Второе, что я стараюсь делать — вспоминать свою жизнь до мельчайших подробностей, особенно детство, войну. Все сегодня видится в ином свете, наполняется новым смыслом. Собирается воедино виденное, слышанное. Кажется даже, что я вижу мою мать в детстве, до революции. Я прожил последние два года войны у дедушки в деревне, и сейчас понимаю, что он сильно на меня повлиял.

В.К. А кто был Ваш дедушка и в чем было его влияние?

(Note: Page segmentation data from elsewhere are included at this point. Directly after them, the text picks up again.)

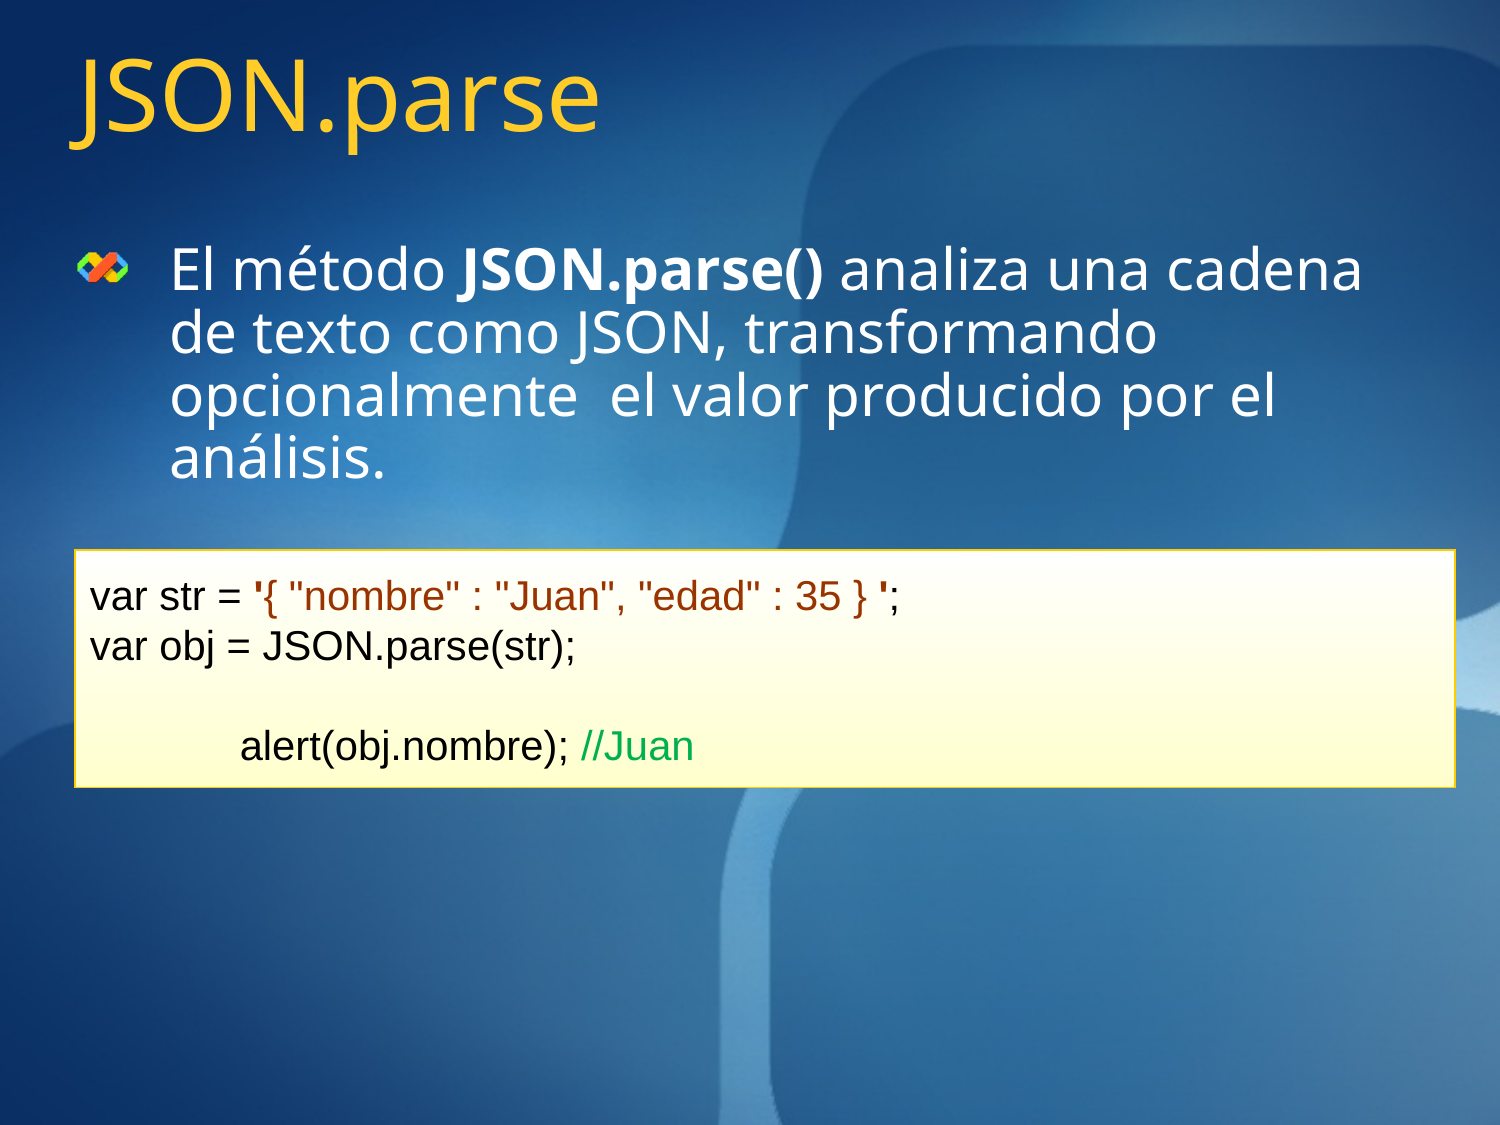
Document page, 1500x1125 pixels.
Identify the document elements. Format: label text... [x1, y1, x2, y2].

picture [0, 0, 1500, 1125]
list El método JSON.parse() analiza una cadena de texto como JSON, transformando opcionalmente el valor producido por el análisis. [62, 231, 1439, 476]
text_box var str = '{ "nombre" : "Juan", "edad" : 35 } '; var obj = JSON.parse(str); alert(obj.nombre); //Juan [75, 549, 1455, 788]
title JSON.parse [62, 37, 1440, 161]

С. К-М. Дед мой был казак из Семиречья (на границе с Китаем), бедняк. Личных оценок не буду давать, скажу лишь, что совершенно невероятной доброты был человек. Был он неверующим — редкость для казака. Все семеро его детей стали коммунистами, старшие в подполье — а гражданская война в Семиречье была очень тяжелая. Для меня примирение и даже братство бывших белых и красных было делом естественным и семейным. Я за столом сидел на коленях то у красного офицера, то у белого — и у всех уже советские ордена. Мне тяжело сегодня читать патриотическую прессу, зовущую к «белому реваншу», в этом я вижу глубокую фальшь. Зачем?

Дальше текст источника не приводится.